THE TASK: From the data below, retype exactly the lines starting with the one that contains "neck: (536, 523)" and ending with the one that contains "left front paw: (516, 367)", both included.

(DATA TO USE)

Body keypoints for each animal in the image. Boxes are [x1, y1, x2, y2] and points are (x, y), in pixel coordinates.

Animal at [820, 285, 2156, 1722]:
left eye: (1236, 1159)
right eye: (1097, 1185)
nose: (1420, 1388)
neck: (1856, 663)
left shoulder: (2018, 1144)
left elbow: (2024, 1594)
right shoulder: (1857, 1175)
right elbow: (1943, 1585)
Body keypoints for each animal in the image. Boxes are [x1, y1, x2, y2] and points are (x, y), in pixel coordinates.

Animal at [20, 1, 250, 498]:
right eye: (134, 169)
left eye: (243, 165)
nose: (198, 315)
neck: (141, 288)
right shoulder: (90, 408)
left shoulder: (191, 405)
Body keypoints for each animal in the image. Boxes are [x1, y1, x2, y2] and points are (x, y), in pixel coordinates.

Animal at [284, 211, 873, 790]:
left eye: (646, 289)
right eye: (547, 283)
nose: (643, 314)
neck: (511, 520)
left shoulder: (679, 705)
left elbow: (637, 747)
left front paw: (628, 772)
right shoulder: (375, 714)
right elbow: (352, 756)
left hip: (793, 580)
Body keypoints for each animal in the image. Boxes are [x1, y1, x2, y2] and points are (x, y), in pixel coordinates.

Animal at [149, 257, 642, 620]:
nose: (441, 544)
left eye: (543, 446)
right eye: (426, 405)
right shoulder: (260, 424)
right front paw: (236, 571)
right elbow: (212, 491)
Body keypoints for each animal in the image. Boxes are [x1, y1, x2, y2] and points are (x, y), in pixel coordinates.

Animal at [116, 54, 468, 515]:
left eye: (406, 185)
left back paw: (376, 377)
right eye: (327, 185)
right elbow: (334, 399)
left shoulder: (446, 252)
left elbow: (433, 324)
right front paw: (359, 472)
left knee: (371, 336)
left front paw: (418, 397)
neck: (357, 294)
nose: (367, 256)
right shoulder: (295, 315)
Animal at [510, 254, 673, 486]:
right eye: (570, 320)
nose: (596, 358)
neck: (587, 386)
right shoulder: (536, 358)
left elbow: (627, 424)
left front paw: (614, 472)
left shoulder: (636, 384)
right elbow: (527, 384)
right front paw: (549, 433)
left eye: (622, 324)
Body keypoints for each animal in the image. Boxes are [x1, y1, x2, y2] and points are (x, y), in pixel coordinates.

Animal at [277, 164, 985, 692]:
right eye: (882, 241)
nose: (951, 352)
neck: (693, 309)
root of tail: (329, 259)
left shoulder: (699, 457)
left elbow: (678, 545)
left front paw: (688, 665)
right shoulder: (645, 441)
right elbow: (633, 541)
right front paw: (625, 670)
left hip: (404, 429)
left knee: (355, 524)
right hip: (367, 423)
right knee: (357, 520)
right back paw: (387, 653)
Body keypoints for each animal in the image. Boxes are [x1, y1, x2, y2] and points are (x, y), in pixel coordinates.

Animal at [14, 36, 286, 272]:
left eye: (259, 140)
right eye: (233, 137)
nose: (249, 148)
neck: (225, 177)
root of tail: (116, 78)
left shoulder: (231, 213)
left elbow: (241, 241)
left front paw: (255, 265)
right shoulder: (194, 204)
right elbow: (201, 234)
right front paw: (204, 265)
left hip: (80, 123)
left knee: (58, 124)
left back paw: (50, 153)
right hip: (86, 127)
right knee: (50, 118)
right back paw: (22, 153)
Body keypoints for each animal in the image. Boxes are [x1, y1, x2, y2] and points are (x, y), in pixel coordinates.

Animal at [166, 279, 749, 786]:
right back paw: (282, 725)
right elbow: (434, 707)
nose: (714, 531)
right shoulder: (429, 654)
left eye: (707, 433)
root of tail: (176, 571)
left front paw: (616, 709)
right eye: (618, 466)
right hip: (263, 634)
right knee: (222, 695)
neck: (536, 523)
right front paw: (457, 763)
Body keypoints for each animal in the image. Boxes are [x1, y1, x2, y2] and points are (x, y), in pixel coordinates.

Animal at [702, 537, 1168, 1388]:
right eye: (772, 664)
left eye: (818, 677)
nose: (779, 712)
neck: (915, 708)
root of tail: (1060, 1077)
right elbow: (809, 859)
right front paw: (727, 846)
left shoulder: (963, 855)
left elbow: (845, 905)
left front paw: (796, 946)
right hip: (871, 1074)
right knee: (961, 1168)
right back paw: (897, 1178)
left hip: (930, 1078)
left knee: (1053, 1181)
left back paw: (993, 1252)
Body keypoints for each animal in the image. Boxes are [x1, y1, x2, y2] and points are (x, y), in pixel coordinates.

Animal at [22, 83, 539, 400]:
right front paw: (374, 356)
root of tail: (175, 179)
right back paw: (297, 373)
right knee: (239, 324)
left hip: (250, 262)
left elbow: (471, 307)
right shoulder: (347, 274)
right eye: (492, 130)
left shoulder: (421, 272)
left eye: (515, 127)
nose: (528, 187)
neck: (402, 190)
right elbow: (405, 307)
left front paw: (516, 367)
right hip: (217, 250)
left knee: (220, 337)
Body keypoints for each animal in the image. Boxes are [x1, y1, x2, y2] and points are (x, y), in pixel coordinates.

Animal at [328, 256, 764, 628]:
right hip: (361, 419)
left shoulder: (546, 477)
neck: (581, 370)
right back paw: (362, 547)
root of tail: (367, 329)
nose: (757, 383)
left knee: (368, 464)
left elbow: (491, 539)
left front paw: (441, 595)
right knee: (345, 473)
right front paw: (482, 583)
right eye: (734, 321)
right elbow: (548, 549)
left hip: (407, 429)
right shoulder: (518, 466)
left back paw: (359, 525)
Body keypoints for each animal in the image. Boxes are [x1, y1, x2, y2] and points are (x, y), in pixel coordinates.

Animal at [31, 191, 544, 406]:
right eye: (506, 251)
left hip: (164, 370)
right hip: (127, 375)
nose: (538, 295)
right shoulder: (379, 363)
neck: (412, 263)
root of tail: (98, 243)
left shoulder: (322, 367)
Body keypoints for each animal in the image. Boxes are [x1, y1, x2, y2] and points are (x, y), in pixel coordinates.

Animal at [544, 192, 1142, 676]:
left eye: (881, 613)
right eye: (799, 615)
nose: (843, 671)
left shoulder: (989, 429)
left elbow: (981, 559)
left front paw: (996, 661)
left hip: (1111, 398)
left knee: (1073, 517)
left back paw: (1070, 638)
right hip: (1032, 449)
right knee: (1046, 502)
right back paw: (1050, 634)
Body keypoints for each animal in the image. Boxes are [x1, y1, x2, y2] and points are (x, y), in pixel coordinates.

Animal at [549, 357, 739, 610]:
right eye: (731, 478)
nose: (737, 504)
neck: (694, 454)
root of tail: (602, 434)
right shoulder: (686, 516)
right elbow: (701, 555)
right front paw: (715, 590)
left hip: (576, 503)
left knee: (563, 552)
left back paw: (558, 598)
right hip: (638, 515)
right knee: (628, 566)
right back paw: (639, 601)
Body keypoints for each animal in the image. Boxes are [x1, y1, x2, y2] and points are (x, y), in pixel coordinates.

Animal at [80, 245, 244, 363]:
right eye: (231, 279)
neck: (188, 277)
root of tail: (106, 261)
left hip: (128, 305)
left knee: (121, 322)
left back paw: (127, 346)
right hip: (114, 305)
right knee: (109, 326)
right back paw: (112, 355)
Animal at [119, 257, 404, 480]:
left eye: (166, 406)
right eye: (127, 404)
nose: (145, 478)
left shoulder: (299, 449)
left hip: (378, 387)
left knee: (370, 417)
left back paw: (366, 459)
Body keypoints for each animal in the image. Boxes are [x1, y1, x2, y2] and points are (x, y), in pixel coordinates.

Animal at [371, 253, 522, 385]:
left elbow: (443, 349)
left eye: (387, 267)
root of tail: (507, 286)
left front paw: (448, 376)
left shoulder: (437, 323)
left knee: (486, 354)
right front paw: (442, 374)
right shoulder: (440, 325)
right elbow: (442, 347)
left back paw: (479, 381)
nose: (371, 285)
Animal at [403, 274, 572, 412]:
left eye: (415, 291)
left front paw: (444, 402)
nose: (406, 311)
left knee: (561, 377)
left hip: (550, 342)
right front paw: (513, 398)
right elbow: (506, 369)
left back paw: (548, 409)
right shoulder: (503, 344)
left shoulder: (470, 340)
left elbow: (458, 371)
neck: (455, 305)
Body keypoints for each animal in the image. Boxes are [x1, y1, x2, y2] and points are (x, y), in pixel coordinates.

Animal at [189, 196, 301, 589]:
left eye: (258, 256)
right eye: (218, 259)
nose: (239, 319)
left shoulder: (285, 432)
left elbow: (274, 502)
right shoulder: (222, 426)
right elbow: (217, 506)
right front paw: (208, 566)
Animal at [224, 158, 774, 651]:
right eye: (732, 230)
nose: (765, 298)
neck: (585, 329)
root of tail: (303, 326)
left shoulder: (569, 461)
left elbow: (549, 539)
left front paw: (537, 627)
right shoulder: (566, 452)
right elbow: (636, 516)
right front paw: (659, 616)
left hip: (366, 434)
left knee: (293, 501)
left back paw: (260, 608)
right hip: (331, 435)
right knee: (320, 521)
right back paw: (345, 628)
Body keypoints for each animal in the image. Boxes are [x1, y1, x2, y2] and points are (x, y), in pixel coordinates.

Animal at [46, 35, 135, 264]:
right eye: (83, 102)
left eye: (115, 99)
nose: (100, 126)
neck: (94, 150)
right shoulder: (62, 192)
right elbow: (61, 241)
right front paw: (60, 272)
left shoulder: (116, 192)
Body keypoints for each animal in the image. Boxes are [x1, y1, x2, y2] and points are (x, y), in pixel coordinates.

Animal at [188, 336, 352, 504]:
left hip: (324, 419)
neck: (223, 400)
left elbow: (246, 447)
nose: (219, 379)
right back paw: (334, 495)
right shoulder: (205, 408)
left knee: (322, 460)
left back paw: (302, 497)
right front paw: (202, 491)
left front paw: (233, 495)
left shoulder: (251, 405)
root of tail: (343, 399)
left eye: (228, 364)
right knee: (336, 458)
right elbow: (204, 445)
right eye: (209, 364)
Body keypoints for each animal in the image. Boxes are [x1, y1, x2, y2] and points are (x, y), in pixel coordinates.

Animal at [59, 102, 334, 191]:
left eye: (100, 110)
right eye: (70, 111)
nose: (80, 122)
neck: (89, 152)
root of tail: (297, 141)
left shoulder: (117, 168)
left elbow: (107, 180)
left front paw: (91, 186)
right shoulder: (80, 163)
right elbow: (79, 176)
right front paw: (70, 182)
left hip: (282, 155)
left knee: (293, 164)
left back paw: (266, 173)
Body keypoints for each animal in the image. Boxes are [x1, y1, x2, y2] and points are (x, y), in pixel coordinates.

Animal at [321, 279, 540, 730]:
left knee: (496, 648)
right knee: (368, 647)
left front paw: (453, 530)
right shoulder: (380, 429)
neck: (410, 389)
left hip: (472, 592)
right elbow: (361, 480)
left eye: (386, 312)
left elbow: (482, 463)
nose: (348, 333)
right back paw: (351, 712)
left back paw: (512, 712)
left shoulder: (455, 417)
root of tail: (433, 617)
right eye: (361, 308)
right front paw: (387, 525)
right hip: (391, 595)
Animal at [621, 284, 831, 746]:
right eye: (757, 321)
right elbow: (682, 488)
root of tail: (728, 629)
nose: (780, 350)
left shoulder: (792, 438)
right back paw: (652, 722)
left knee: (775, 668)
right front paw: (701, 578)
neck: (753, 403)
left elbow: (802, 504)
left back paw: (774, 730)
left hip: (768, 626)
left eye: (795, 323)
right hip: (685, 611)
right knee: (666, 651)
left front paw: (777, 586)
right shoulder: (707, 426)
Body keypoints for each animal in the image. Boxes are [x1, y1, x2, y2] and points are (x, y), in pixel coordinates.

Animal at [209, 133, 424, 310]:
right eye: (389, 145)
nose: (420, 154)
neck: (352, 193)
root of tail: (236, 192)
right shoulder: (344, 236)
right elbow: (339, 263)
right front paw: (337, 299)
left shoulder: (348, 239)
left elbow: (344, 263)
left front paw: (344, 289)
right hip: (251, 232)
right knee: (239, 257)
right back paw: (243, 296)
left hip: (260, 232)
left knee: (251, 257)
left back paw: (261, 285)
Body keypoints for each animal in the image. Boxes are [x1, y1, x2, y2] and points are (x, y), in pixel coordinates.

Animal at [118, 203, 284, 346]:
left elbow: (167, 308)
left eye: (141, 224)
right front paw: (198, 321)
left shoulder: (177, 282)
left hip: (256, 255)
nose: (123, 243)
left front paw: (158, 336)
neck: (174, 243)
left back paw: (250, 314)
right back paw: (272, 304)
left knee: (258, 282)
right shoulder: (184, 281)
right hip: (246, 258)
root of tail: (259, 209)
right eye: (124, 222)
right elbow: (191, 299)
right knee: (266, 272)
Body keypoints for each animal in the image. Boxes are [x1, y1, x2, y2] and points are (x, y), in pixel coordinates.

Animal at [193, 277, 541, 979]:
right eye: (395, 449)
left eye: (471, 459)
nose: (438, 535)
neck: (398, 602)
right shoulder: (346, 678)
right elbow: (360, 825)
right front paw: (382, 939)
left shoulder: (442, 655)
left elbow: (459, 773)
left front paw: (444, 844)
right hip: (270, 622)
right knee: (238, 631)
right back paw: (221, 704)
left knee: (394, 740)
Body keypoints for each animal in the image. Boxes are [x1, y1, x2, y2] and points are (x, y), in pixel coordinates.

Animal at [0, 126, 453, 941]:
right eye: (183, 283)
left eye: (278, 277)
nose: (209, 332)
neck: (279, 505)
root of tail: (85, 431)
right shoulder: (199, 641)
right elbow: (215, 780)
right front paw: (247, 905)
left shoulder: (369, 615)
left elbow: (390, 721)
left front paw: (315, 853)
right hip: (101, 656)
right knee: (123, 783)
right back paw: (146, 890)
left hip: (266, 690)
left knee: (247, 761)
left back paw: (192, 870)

(End DATA TO USE)

ANSWER TO THIS EXERCISE:
neck: (536, 523)
right front paw: (457, 763)
Body keypoints for each animal in the image. Boxes are [x1, y1, x2, y2] and points are (x, y), in pixel coordinates.

Animal at [702, 537, 1168, 1388]:
right eye: (772, 664)
left eye: (818, 677)
nose: (779, 712)
neck: (915, 708)
root of tail: (1060, 1077)
right elbow: (809, 859)
right front paw: (727, 846)
left shoulder: (963, 855)
left elbow: (845, 905)
left front paw: (796, 946)
right hip: (871, 1074)
right knee: (961, 1168)
right back paw: (897, 1178)
left hip: (930, 1078)
left knee: (1053, 1181)
left back paw: (993, 1252)
Body keypoints for each animal in the image. Boxes are [x1, y1, x2, y2] and points are (x, y), in pixel coordinates.

Animal at [22, 83, 539, 400]:
right front paw: (374, 356)
root of tail: (175, 179)
right back paw: (297, 373)
right knee: (239, 324)
left hip: (250, 262)
left elbow: (471, 307)
right shoulder: (347, 274)
right eye: (492, 130)
left shoulder: (421, 272)
left eye: (515, 127)
nose: (528, 187)
neck: (402, 190)
right elbow: (405, 307)
left front paw: (516, 367)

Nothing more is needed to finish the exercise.